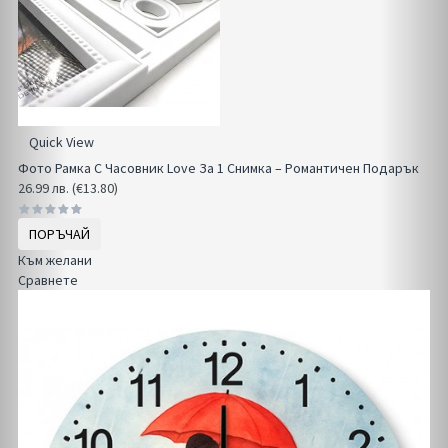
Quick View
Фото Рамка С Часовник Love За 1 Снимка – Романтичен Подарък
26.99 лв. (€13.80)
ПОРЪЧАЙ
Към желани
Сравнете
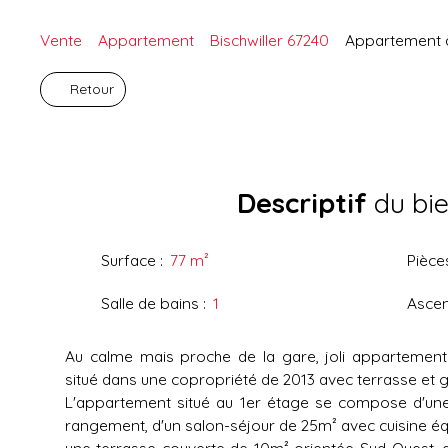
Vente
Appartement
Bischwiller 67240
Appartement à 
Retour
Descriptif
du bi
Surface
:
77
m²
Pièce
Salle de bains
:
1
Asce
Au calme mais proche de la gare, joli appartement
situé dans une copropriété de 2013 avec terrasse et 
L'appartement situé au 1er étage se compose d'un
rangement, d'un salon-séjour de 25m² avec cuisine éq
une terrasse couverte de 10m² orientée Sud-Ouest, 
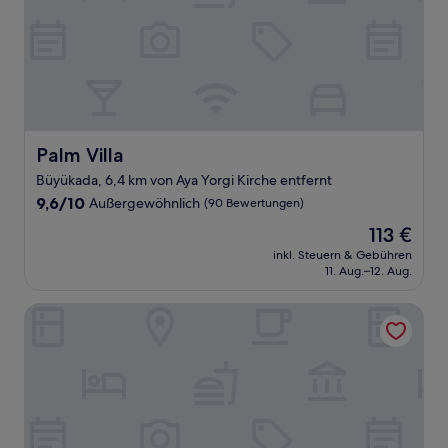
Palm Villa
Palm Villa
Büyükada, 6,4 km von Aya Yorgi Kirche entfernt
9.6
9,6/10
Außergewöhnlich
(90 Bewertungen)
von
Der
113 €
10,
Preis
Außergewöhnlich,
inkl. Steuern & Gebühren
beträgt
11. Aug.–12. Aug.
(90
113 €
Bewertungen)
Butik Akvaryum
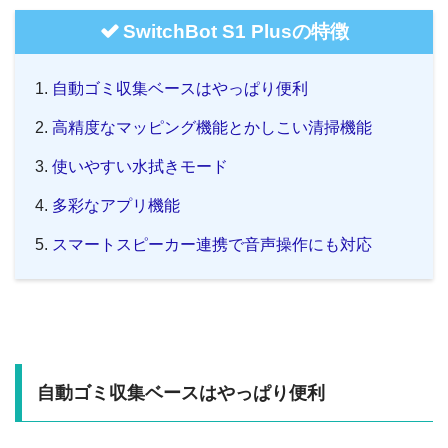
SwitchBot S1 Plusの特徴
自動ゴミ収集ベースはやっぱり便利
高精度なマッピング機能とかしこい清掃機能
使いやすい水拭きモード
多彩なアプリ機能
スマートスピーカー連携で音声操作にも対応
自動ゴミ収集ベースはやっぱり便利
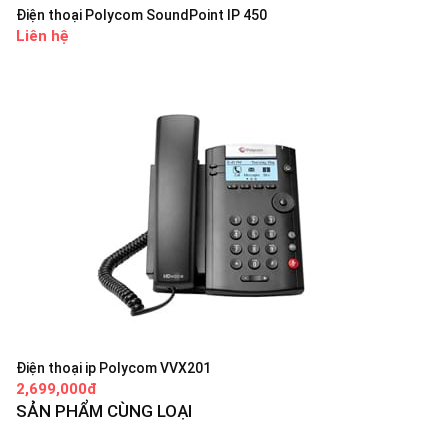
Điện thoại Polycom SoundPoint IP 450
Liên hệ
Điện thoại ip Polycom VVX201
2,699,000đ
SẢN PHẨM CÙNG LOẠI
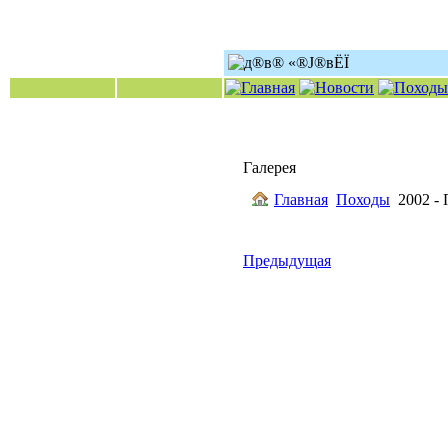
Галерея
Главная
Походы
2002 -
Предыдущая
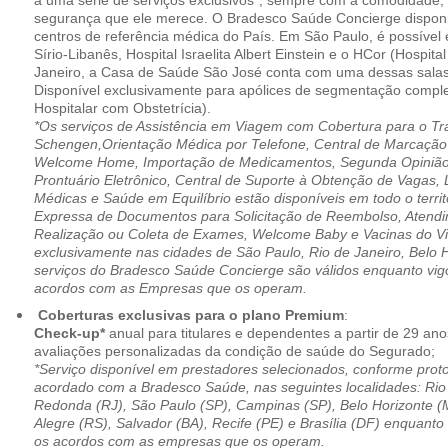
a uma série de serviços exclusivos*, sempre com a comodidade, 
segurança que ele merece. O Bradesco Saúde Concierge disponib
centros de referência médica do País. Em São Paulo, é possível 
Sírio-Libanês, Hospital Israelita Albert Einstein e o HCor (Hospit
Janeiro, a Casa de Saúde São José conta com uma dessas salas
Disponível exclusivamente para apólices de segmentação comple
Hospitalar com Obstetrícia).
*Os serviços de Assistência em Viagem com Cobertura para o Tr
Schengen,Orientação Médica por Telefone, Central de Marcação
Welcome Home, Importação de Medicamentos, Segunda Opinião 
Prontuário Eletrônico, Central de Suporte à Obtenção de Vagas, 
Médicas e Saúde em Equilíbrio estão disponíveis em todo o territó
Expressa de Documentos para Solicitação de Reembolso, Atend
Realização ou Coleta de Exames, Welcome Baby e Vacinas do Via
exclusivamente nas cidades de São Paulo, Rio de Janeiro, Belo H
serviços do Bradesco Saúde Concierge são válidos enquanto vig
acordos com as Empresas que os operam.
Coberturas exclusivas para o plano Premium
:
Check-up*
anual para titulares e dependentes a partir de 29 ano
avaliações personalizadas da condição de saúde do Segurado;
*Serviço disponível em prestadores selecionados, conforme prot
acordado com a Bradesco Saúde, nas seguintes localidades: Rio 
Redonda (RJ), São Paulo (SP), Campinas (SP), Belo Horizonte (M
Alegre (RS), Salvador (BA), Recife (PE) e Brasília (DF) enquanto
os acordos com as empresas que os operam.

────────────────────

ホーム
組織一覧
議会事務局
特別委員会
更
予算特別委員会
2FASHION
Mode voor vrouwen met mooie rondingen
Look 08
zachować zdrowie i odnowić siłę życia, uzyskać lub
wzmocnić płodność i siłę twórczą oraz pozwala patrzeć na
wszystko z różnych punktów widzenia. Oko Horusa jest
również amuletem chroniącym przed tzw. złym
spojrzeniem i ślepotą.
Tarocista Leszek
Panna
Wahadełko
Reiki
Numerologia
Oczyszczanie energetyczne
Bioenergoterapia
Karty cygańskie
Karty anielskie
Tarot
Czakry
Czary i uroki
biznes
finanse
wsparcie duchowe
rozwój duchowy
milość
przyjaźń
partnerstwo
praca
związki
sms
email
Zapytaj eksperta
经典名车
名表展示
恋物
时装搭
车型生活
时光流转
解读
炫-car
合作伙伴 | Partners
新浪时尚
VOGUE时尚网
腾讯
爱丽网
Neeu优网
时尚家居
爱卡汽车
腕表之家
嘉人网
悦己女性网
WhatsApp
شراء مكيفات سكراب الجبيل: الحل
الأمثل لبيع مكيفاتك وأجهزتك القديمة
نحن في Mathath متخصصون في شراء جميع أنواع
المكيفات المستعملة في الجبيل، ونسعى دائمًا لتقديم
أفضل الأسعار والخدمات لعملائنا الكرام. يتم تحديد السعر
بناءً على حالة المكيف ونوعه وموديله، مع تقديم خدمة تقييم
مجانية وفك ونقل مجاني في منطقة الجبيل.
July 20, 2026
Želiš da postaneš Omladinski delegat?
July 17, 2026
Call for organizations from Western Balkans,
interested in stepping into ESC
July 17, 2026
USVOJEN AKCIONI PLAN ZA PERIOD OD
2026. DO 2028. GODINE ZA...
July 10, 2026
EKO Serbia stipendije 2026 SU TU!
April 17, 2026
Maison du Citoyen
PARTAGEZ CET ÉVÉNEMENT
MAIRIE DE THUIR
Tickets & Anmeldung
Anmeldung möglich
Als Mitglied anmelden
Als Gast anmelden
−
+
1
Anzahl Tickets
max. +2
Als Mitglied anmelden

────────────────────

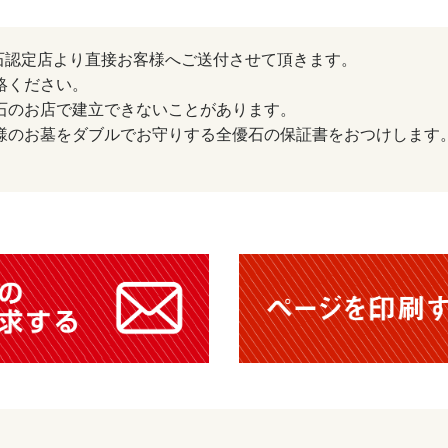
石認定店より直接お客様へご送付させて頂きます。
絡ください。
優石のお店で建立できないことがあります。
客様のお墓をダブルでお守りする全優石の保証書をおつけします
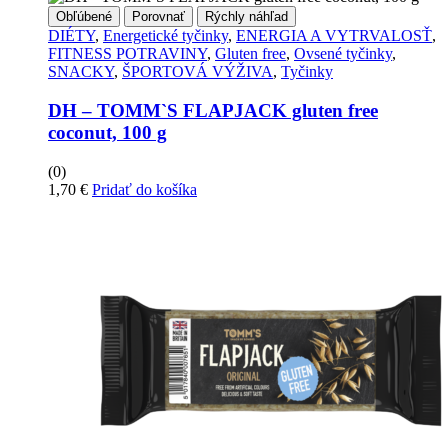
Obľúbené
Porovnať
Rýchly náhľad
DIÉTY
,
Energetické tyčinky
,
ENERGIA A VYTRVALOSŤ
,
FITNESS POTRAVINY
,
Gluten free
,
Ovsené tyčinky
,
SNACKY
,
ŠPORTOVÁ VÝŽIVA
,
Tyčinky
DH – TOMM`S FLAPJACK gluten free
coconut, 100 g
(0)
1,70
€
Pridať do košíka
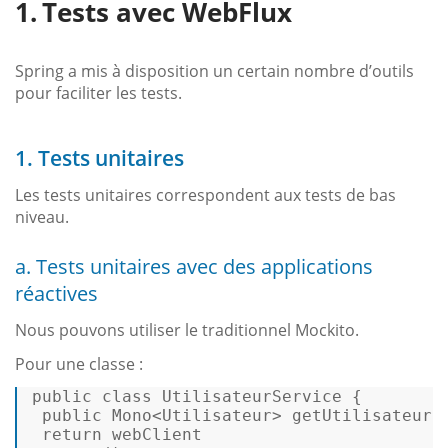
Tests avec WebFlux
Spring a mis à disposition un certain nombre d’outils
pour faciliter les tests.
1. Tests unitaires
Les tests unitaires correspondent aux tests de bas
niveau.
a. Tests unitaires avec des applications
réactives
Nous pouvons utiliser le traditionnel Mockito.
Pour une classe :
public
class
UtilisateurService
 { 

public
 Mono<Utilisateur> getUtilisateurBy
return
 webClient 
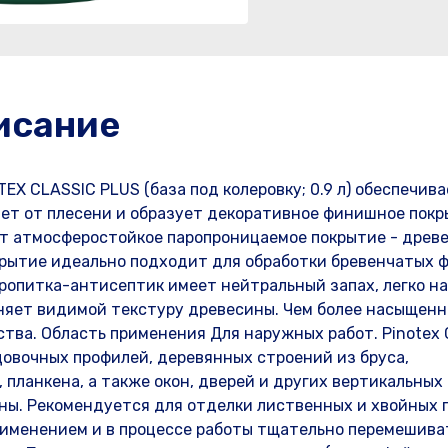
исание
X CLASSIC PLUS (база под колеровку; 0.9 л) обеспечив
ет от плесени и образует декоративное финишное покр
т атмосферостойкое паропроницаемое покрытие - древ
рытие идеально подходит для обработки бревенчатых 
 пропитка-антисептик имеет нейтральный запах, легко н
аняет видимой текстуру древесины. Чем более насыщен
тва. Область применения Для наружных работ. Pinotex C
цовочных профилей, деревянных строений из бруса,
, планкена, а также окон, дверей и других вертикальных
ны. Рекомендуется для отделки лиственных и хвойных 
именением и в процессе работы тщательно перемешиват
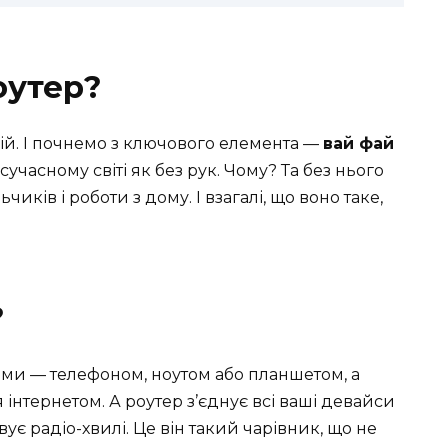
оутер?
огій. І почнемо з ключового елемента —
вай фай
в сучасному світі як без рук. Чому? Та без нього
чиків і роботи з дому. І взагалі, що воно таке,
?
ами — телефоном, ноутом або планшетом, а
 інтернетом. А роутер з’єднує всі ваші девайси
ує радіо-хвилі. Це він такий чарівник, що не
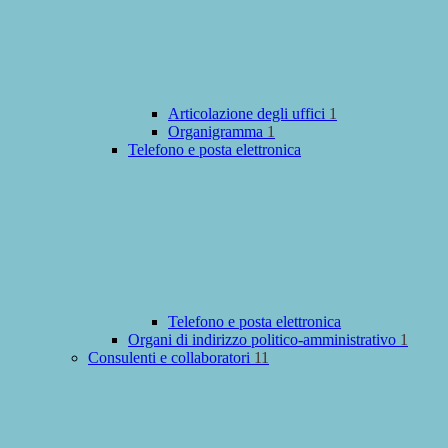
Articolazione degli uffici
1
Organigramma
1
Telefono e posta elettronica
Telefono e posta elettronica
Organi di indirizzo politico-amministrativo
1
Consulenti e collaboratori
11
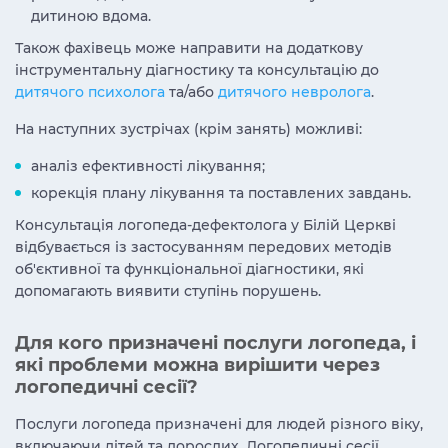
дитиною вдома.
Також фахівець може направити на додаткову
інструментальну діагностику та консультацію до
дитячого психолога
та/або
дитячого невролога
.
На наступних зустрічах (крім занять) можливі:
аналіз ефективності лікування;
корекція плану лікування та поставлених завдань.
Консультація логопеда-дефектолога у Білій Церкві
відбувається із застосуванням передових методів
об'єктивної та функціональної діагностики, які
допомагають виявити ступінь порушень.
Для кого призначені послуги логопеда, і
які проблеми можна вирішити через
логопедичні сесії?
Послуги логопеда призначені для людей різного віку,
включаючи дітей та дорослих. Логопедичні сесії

────────────────────

§ **What you will do**: Please reproduce, exactly as they appear above, the lines from the line containing "Prontuário Eletrônico, Central" up to and including the line containing "exclusivamente nas cidades".

§ **Exercise result**:
Prontuário Eletrônico, Central de Suporte à Obtenção de Vagas, 
Médicas e Saúde em Equilíbrio estão disponíveis em todo o territó
Expressa de Documentos para Solicitação de Reembolso, Atend
Realização ou Coleta de Exames, Welcome Baby e Vacinas do Via
exclusivamente nas cidades de São Paulo, Rio de Janeiro, Belo H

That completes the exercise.